Rushes out to get the Chabrol . . .
Back on the Poundstore beat. I picked up a disc of Barbara Stanwyck in Lady of Burlesque, a 1943 thriller, once regarded as very daring as it was based on a novel by the stripper Gypsy Rose Lee. It turns out it was ghosted for her. There are lots of warnings online about how bad the PD prints of this film are, however the Poundstore version, from Dynamic DVD turns out to be strikingly good. Maybe it has been derived from the Image version, which is the only print to receive any praise.

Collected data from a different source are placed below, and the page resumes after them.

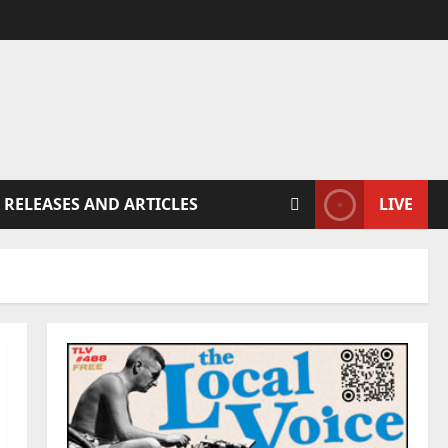
 RELEASES AND ARTICLES
LIVE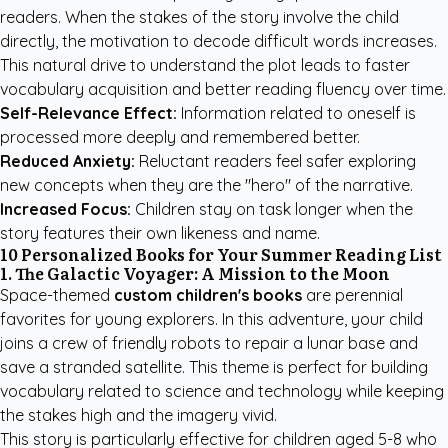
readers. When the stakes of the story involve the child
directly, the motivation to decode difficult words increases.
This natural drive to understand the plot leads to faster
vocabulary acquisition and better reading fluency over time.
Self-Relevance Effect:
Information related to oneself is
processed more deeply and remembered better.
Reduced Anxiety:
Reluctant readers feel safer exploring
new concepts when they are the "hero" of the narrative.
Increased Focus:
Children stay on task longer when the
story features their own likeness and name.
10 Personalized Books for Your Summer Reading List
1. The Galactic Voyager: A Mission to the Moon
Space-themed
custom children's books
are perennial
favorites for young explorers. In this adventure, your child
joins a crew of friendly robots to repair a lunar base and
save a stranded satellite. This theme is perfect for building
vocabulary related to science and technology while keeping
the stakes high and the imagery vivid.
This story is particularly effective for children aged 5-8 who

The Delta Chaplin issues are turning up all over the place. There are ten volumes in all. Typically for Poundshop fare, you will need to shop around to get the set. There are better prints around of the two-reelers but this is a cheap way to acquire copies of a lot of the Keystone pictures. These have not been well preserved generally and the Delta copies are fully down to expectations. Still, they may fill a few gaps.

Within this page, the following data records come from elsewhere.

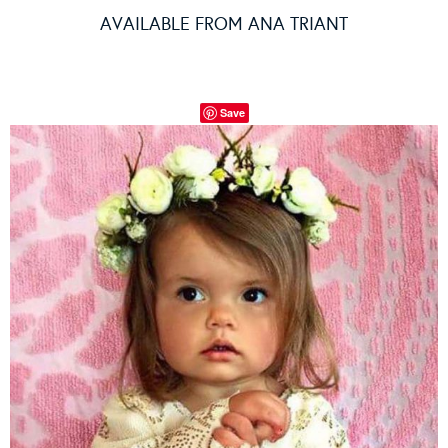
AVAILABLE FROM
ANA TRIANT
Save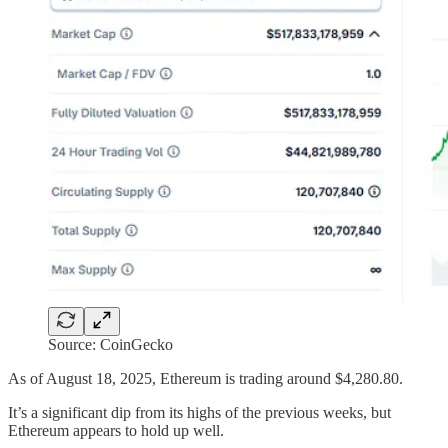
Source: CoinGecko
As of August 18, 2025, Ethereum is trading around $4,280.80.
It’s a significant dip from its highs of the previous weeks, but
Ethereum appears to hold up well.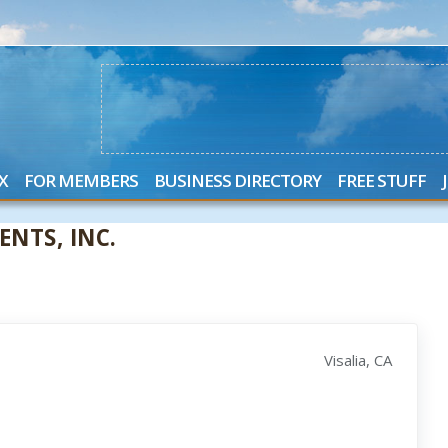
X
FOR MEMBERS
BUSINESS DIRECTORY
FREE STUFF
NTS, INC.
Visalia, CA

The Delta print of His Girl Friday comes with a biography of Cary Grant and represents very good value as the quality is far better than other PD prints I have seen. I guess, from the restored Columbia logo that it may simply have been ripped from the official studio version. While it often called a Screwball Comedy, the tone is ultra-dark as Press and Politicians compete to execute a murderer.

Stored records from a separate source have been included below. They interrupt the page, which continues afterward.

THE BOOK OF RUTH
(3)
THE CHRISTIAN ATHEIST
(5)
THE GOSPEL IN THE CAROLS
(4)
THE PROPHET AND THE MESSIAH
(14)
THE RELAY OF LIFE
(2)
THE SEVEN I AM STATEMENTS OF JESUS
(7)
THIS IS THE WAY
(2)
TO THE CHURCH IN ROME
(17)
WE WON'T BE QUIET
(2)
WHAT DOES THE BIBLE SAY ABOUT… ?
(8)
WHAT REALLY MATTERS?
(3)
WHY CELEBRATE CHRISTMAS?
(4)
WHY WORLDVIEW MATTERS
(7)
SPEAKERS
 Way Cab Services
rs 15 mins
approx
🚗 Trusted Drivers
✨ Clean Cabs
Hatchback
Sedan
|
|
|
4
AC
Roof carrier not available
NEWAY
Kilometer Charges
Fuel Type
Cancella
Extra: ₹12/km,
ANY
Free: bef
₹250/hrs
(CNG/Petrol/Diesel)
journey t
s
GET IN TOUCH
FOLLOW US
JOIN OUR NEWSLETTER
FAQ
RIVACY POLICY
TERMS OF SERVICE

Whistling Jack has mentioned the Felix the Cat cartoons on Delta. There are two colour cartoons from the thirties but most of the material on this disc comes from the early twenties. One title is transferred from a shortened home-cinema version but the quality elsewhere is not bad. These silent pre-code cartoons are inventive and often weird. I especially enjoyed the early strobing psychedelia of Felix Find Out, where the curious cat gets stoned on moonshine. If you only remember the rather annoying Trans-Lux telly Felix, then this disc could be an eye-opener!
There are also two Delta volumes of Betty Boop cartoons also but these concentrate on the post-code material which is rather tame. Still it is nice stuff to have on the shelf if you like to preface old fillums with some contemporary shorts.
Finally the weirdest cartoon of them all, Krazy Kat, turns up on a Hollywood DVD double-sider coupled with a pretty but bland Canadian feature-length version of the Nutcracker Prince from 1990. There were some very early animated versions of the surreal Krazy Kat strip but this disc gives us eleven colour cartoons made for King Features in 1963. The sado-masochistic antics and perverse relationships survive nearly intact surprisingly. Not so suprisingly, Krazy is referred to as a female throughout, losing the full force of the gay mouse-loving original. The disc does begin with a bizarre orgasmic sigh which might alarm cheapskate parents who pick up this odd little disc for the kiddies!